Freddie is a writer of books. He focuses on the power law of publishing. Most of the rewards go to a small number of writers. He does not believe that Substack, or this week's startup of the week beehiiv, will be able to bring money to more creators materially.

Substack has championed writing and writers, for which I'm very grateful, but of course it's a financial necessity for them to oversell the amount of opportunity out there on their platform. Here's the reality: there's always been far more entrants into creative fields than those industries can bear in terms of providing people with a living, and the digital tools that have torn down barriers to entry have simply increased the competition and made the overall Pareto distribution even more brutal. That's not gonna change, no matter how many of the gatekeeping industries go down. You can't have a society where no one feels fulfilled unless they're an actor or a musician or a novelist, but that appears to be the exact culture we're building, and it's tough.

Freddie is right, of course. Thank goodness I don't write this editorial or work on the curated pieces for payment. Writing it helps me think and be relevant, and I get attention from about 60,000 of you each week. In some manner, that translates into my earning ability - but not directly. Some of you do subscribe, but most do not.
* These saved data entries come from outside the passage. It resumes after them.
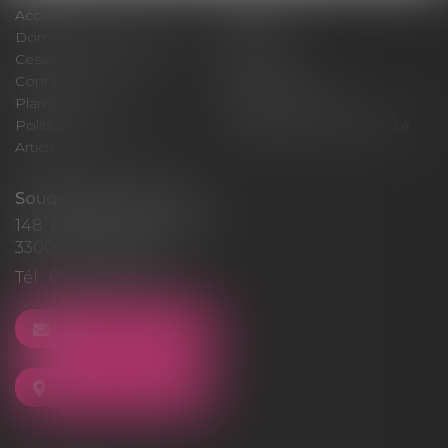
Accueil
Cabinet
Domaines d'intervention
Médiation
Cession / Acquisition
Actus
Contact
Honoraires
Plan du site
Mentions légales
Politique de cookies
Politique de confidentialité
Articles
Souquet-Roos Avocat
148, rue Sainte-Catherine
33000 BORDEAUX
Tél :
05 47 50 06 07
NOUS CONTACTER
NOUS LOCALISER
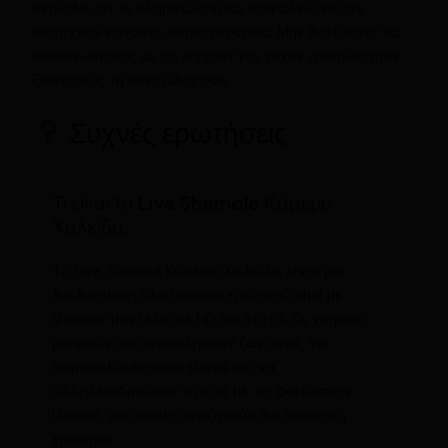
περίοδο, αν οι πληρωμές είναι ασφαλείς και αν
υπάρχουν κανόνες συμπεριφοράς. Μην διστάσεις να
επικοινωνήσεις με το support για τυχόν απορίες πριν
ξεκινήσεις τη συνομιλία σου.
Συχνές ερωτήσεις
Τι είναι το Live Shemale Κάμερα
Χαλκίδα;
Το Live Shemale Κάμερα Χαλκίδα είναι μια
διαδικτυακή πλατφόρμα ερωτικού chat με
shemale μοντέλα σε HD ποιότητα. Οι χρήστες
μπορούν να συνομιλήσουν ζωντανά, να
παρακολουθήσουν shows και να
αλληλεπιδράσουν άμεσα με τις performers.
Ιδανικό για όσους αναζητούν διαδραστική
εμπειρία.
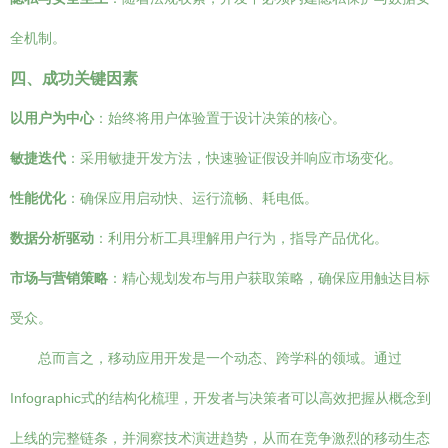
全机制。
四、成功关键因素
以用户为中心
：始终将用户体验置于设计决策的核心。
敏捷迭代
：采用敏捷开发方法，快速验证假设并响应市场变化。
性能优化
：确保应用启动快、运行流畅、耗电低。
数据分析驱动
：利用分析工具理解用户行为，指导产品优化。
市场与营销策略
：精心规划发布与用户获取策略，确保应用触达目标
受众。
总而言之，移动应用开发是一个动态、跨学科的领域。通过
Infographic式的结构化梳理，开发者与决策者可以高效把握从概念到
上线的完整链条，并洞察技术演进趋势，从而在竞争激烈的移动生态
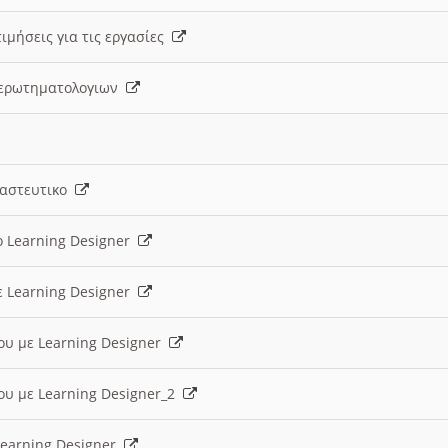
ιμήσεις για τις εργασίες
ς ερωτηματολογιων
ναστευτικο
ο Learning Designer
ε Learning Designer
ου με Learning Designer
ου με Learning Designer_2
 Learning Designer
The money is in having a skill that connects with a large enough or wealthy enough audience willing to pay.

Many venture capitalists are betting on the likelihood that individuals will be able to build $ billion businesses using AI rather than hitting people, and some will, of that I am sure. Marc Andreessen and Ben Horowitz discuss it here:

The future of earning does involve having something worth buying. Individuals will also be able to scale their earnings using new tools. Let's see how it goes.